Category Archives: Newcastle upon Tyne

Newcastle upon Tyne : New Book

Newcastle upon Tyne book : The Town and Country Series
Newcastle upon Tyne book : The Town and Country Series

The first in a new series of books covering cities, towns, regions and rural areas of the coast and country has just been published by Tangled Worm.

Written by Dave Simpson, Newcastle upon Tyne is the first book in the Town and Country Series. It’s a handy guide to the history and townscape of Newcastle and features over three-hundred colour photographs along with numerous explanatory maps. Starting with early history in Roman and Anglo-Saxon times the guide explores the castle and later medieval town wall before taking a tour around the fabulous Quayside and beautiful bridges across the Tyne.

Newcastle upon Tyne book : The Town and Country Series
Newcastle upon Tyne book : The Town and Country Series

A street-by-street guide to the city centre follows, exploring buildings of interest and street-name origins that reveal hidden histories. Other sections briefly cover the Newcastle suburbs; firstly the western districts like Benwell with its surprising Roman remains as well as riverside areas such as Scotswood and Newburn. To the north and east the book follows the Ouse Burn ‘river’ and places along its valley like Gosforth, Jesmond, Heaton and Ouseburn.

Another section explores the origin of the term ‘Geordie’ for a native of Newcastle and shows how the meaning of the word has changed over time. The book then takes a quick look at some Geordie words and phrases and their possible roots.

- Problems:
1 – According to the book announcement, who wrote Newcastle upon Tyne?
2 – Please set down the stretch of the book announcement from "Newcastle upon Tyne : New" through "by Tangled Worm.", word for word.
The listing plays no part in this work.

- Dataset section:
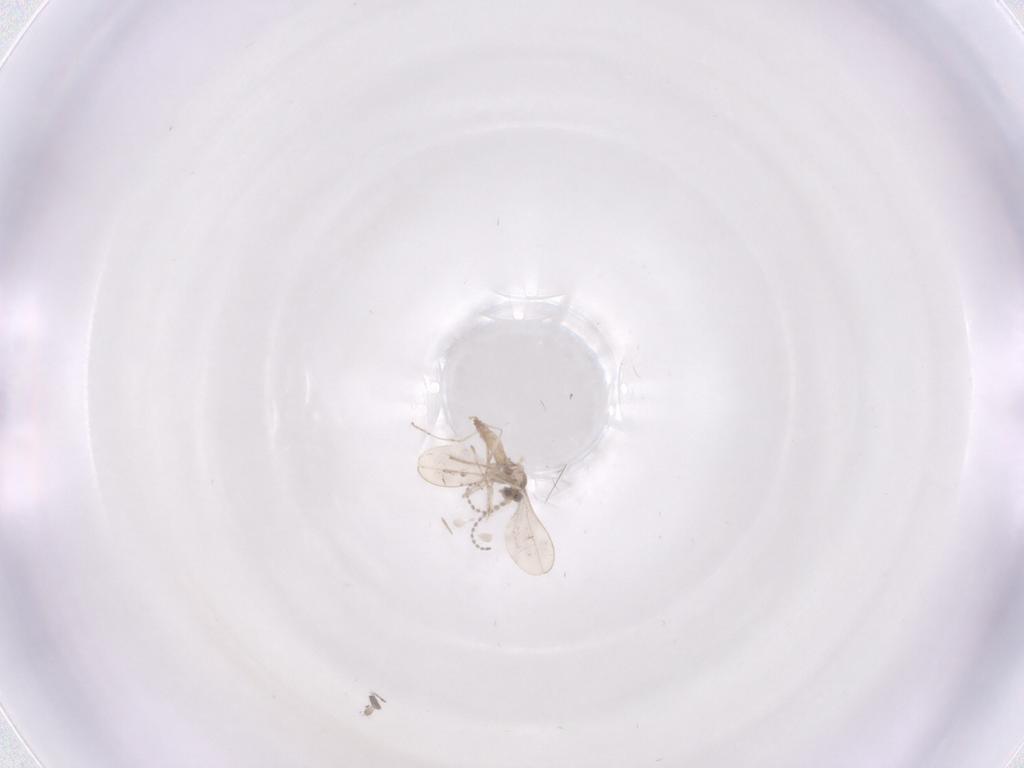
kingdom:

- Exercise answers:
1 – Dave Simpson

2 –
Newcastle upon Tyne : New Book

Newcastle upon Tyne book : The Town and Country Series
Newcastle upon Tyne book : The Town and Country Series

The first in a new series of books covering cities, towns, regions and rural areas of the coast and country has just been published by Tangled Worm.